/---

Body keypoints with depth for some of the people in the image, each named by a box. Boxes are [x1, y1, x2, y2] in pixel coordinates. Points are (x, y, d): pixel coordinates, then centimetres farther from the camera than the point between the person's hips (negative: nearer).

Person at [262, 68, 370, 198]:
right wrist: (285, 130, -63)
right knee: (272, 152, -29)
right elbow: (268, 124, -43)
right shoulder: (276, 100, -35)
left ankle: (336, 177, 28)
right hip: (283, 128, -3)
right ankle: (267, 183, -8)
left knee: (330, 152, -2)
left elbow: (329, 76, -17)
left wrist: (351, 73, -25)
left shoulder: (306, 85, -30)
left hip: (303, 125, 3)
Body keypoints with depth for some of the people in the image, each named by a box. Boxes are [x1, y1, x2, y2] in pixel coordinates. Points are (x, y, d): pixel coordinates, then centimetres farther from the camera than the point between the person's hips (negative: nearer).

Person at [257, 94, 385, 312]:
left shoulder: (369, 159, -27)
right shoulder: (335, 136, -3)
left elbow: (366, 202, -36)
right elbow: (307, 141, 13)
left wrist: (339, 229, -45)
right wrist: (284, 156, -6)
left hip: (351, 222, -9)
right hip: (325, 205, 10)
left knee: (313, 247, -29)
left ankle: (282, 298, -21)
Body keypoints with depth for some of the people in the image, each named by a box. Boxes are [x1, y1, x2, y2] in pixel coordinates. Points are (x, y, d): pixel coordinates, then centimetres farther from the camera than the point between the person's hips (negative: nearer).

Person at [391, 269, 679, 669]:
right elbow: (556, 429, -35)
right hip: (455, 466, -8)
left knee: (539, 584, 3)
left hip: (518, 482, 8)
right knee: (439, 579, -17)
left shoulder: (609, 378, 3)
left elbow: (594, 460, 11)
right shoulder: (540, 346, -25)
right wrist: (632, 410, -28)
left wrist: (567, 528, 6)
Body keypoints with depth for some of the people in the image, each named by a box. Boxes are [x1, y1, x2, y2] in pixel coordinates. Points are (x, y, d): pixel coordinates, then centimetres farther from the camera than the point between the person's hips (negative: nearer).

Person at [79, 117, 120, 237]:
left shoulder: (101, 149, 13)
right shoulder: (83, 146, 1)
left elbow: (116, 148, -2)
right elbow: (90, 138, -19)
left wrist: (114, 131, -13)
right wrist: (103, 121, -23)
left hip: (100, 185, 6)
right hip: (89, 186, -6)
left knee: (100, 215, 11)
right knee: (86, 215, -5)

\---

> [Prompt]
Count the lines of the records above that contain the string "knee". Reply with the number alone.

> [Output for this exercise]
7